[Saved data entries]
# # #

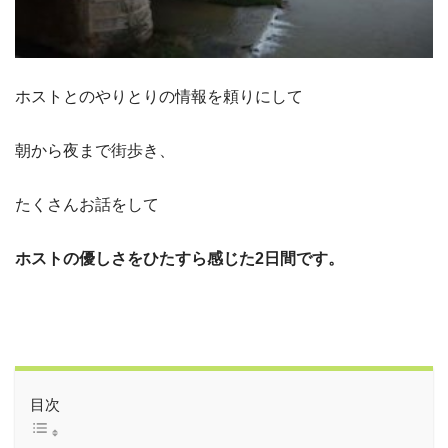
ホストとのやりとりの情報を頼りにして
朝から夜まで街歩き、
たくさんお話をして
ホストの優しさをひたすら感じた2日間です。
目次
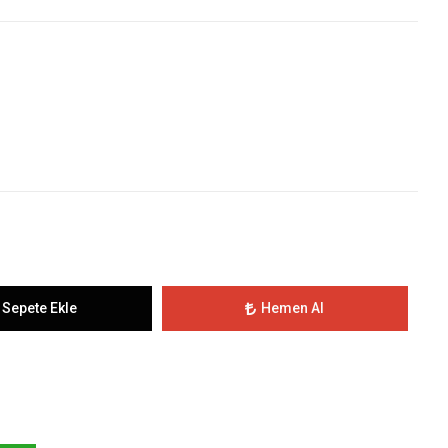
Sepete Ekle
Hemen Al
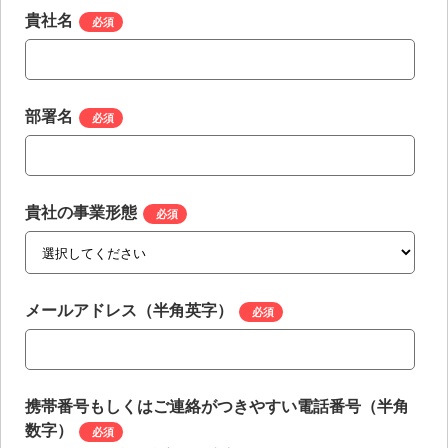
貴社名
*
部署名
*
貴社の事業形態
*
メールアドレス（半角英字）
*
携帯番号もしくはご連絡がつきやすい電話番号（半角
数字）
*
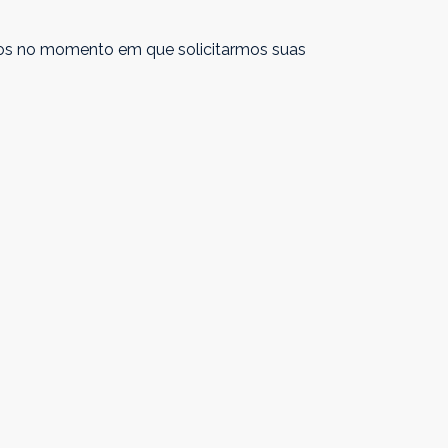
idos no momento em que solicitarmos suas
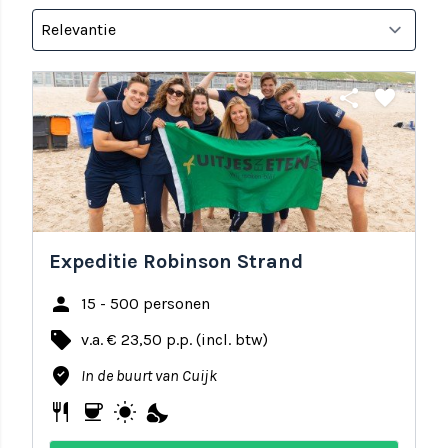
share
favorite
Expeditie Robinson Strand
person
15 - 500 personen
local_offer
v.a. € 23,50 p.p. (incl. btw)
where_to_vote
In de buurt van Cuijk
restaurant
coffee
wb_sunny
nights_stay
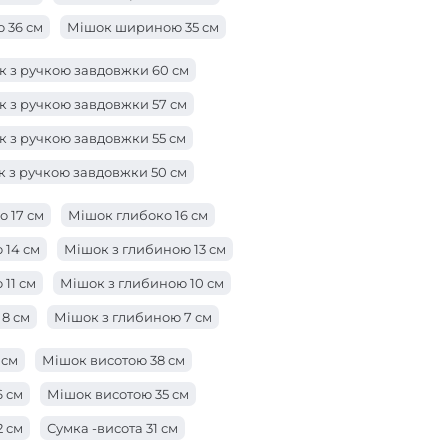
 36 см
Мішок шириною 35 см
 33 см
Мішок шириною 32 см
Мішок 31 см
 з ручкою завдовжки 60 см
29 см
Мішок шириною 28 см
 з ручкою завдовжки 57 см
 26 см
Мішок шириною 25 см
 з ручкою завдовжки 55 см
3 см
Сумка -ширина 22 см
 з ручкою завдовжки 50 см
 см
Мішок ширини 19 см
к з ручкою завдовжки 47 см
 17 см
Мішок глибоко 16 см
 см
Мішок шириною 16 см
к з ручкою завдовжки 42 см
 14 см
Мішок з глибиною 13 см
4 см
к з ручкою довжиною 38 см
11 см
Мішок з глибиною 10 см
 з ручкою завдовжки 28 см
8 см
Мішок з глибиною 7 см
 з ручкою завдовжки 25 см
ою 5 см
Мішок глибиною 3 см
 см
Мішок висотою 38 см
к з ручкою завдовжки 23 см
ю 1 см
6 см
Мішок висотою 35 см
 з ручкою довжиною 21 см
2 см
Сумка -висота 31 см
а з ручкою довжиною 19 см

# # #

WHAT TO PRODUCE: Edit the entries above so that every occurrence of "з ручкою завдовжки" becomes "з ручкою довжиною", keeping everything else the same. Omit the pictures from your answer.

TASK SOLUTION:
ホストとのやりとりの情報を頼りにして
朝から夜まで街歩き、
たくさんお話をして
ホストの優しさをひたすら感じた2日間です。
目次
Sepete Ekle
Hemen Al
貴社名
*
部署名
*
貴社の事業形態
*
メールアドレス（半角英字）
*
携帯番号もしくはご連絡がつきやすい電話番号（半角
数字）
*
idos no momento em que solicitarmos suas
share
favorite
Expeditie Robinson Strand
person
15 - 500 personen
local_offer
v.a. € 23,50 p.p. (incl. btw)
where_to_vote
In de buurt van Cuijk
restaurant
coffee
wb_sunny
nights_stay
 36 см
Мішок шириною 35 см
 33 см
Мішок шириною 32 см
Мішок 31 см
 з ручкою довжиною 60 см
29 см
Мішок шириною 28 см
 з ручкою довжиною 57 см
 26 см
Мішок шириною 25 см
 з ручкою довжиною 55 см
3 см
Сумка -ширина 22 см
 з ручкою довжиною 50 см
 см
Мішок ширини 19 см
к з ручкою довжиною 47 см
 17 см
Мішок глибоко 16 см
 см
Мішок шириною 16 см
к з ручкою довжиною 42 см
 14 см
Мішок з глибиною 13 см
4 см
к з ручкою довжиною 38 см
11 см
Мішок з глибиною 10 см
 з ручкою довжиною 28 см
8 см
Мішок з глибиною 7 см
 з ручкою довжиною 25 см
ою 5 см
Мішок глибиною 3 см
 см
Мішок висотою 38 см
к з ручкою довжиною 23 см
ю 1 см
6 см
Мішок висотою 35 см
 з ручкою довжиною 21 см
2 см
Сумка -висота 31 см
а з ручкою довжиною 19 см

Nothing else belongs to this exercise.